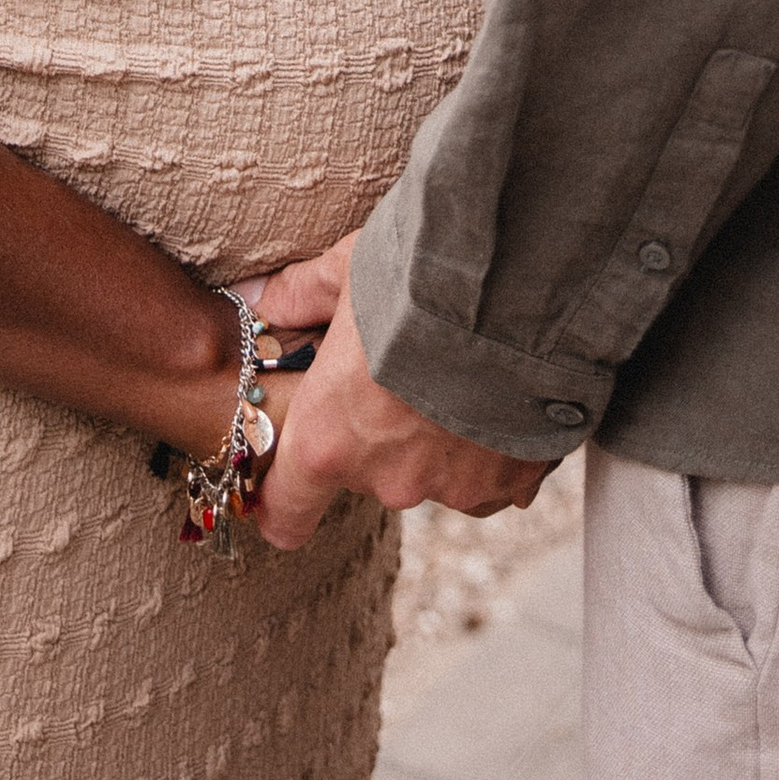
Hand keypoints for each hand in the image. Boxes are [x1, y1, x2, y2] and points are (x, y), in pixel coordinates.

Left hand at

---

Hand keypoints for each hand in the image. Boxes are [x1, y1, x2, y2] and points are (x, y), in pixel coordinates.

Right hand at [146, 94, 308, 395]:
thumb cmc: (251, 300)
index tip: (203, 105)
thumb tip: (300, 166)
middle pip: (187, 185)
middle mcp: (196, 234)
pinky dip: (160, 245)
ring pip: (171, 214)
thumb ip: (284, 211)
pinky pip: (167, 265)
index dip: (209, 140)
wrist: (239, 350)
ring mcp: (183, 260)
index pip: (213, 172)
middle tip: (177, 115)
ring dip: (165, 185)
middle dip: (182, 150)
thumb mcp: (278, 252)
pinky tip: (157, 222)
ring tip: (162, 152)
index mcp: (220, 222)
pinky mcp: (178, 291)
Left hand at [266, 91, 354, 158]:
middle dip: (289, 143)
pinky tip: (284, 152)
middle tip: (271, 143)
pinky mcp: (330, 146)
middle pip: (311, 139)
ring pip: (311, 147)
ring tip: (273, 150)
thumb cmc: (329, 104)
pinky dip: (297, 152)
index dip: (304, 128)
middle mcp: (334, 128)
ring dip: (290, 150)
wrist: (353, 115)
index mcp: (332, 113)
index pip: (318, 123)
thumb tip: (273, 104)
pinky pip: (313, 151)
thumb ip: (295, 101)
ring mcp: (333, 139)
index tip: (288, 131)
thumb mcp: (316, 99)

● **PROMPT**:
Could you write out, exactly as they stand, only the lines above that begin at the line with "index dip: (209, 140)" and stop after the line with "thumb mcp: (316, 99)"?

● **SOLUTION FOR THIS PROBLEM**:
index dip: (209, 140)
wrist: (239, 350)
ring mcp: (183, 260)
index pip: (213, 172)
middle tip: (177, 115)
ring dip: (165, 185)
middle dip: (182, 150)
thumb mcp: (278, 252)
pinky tip: (157, 222)
ring tip: (162, 152)
index mcp: (220, 222)
pinky mcp: (178, 291)
Left hand at [266, 91, 354, 158]:
middle dip: (289, 143)
pinky tip: (284, 152)
middle tip: (271, 143)
pinky mcp: (330, 146)
middle pip: (311, 139)
ring pip: (311, 147)
ring tip: (273, 150)
thumb cmc: (329, 104)
pinky dip: (297, 152)
index dip: (304, 128)
middle mcp: (334, 128)
ring dip: (290, 150)
wrist: (353, 115)
index mcp: (332, 113)
index pip: (318, 123)
thumb tip: (273, 104)
pinky pip: (313, 151)
thumb ip: (295, 101)
ring mcp: (333, 139)
index tip: (288, 131)
thumb mcp: (316, 99)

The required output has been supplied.